The Australian share market has suffered its worst fall in more than a month, with investors influenced by losses on Wall Street and an unexpected fall in consumer confidence.
All sectors fell but finance companies managed to post the slimmest losses.
The NAB and ANZ bank fell by 0.4 per cent and 0.25 per cent respectively, while the Commonwealth closed steady. Westpac gained 0.4 per cent.
The All Ordinaries index and the ASX200 both fell 34 points or 0.6 per cent to close at 5,574.
The mining sector was one of the hardest hit; BHP Billiton dropped 0.8 per cent and Rio Tinto 0.4 per cent, as the benchmark Chinese iron ore price softened a touch more overnight Tuesday.

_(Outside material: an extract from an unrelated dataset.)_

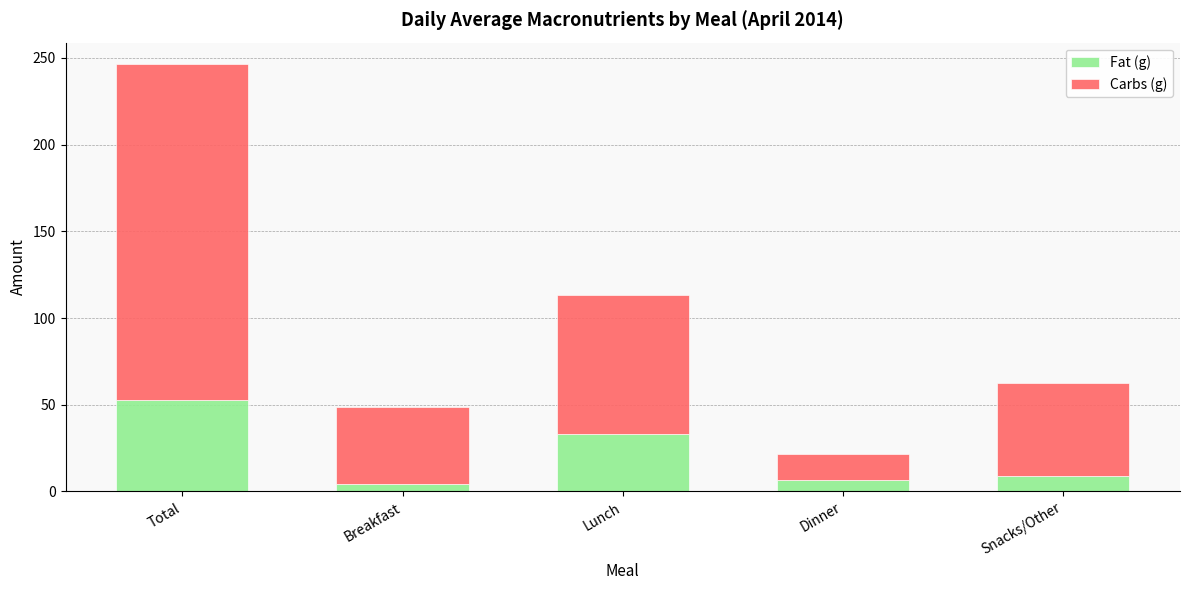

At which label does Fat (g) first exceed 9?

Total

Atlas Iron dropped 4.2 per cent and Fortescue Metals Group fell 2.7 per cent, but gold miner Newcrest gained 1.25 per cent.

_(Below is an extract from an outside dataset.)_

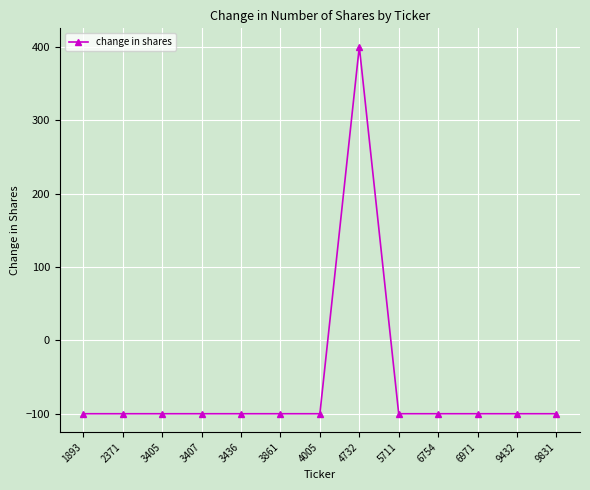

What is the greatest value displayed?

400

The Westpac Melbourne Institute Consumer Confidence index fell sharply and unexpectedly in its latest reading, erasing the gains it had made over the previous three months.

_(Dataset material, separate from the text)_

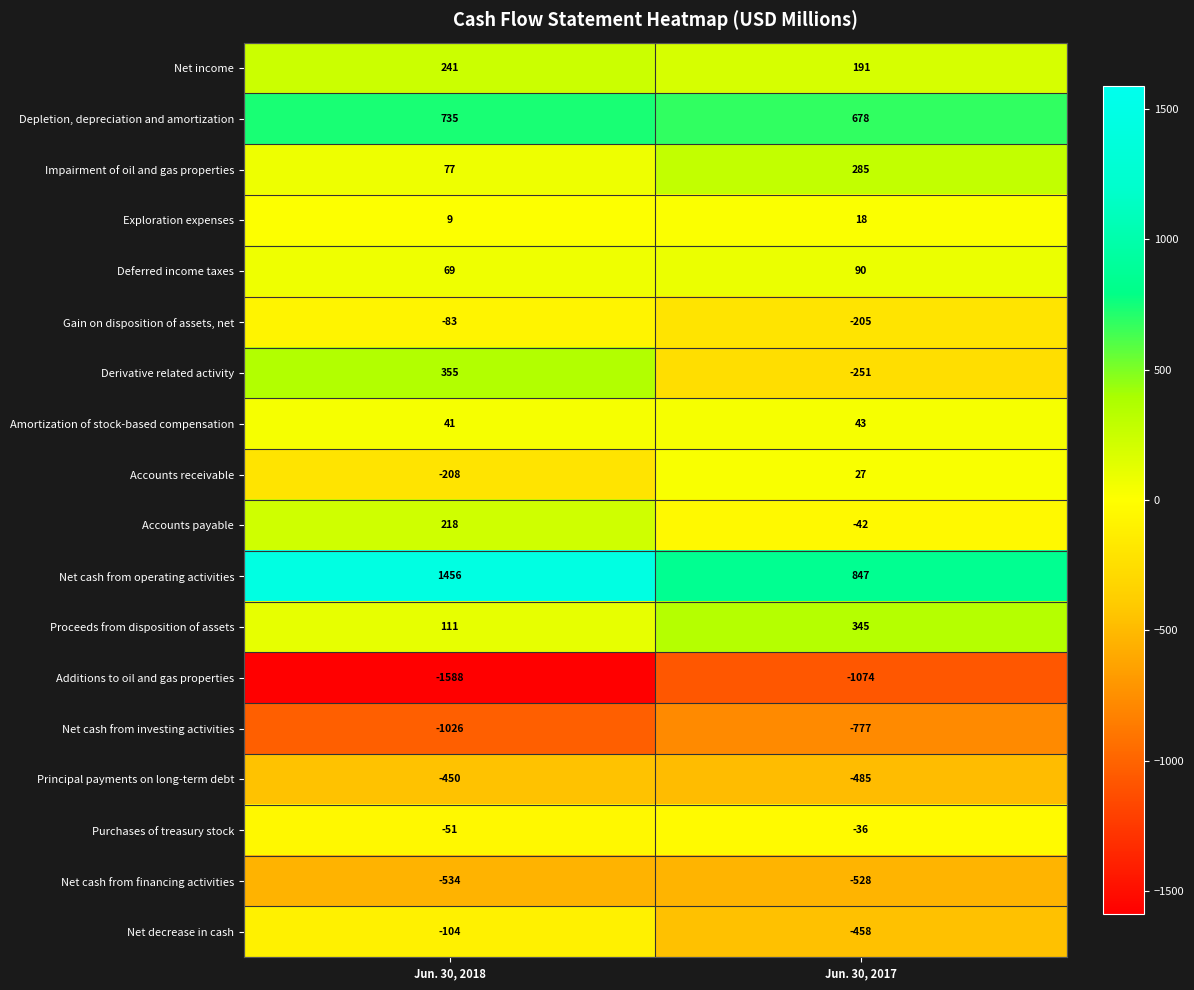

Which series has the widest spread of values?

Net cash from operating activities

The index is now 4.6 points lower at 94, with any reading below 100 indicating that pessimists outnumber optimists.
The Australian dollar was also hurt by the confidence index and continued its slide on speculation that US interest rates will begin increasing before those domestically.
About 5:30pm (AEST) the dollar was buying 91.5 US cents, 70.7 euro cents, 56.7 British pence, 97.4 Japanese yen and 111.2 New Zealand cents.
West Texas crude oil was selling for $US92.68 a barrel, Tapis crude in Singapore was worth $US101 a barrel and spot gold was trading around $US1,256 an ounce.
Consumer expectations about the Australian economy over the next five years fell even more sharply, with pessimism at its worst since 1998.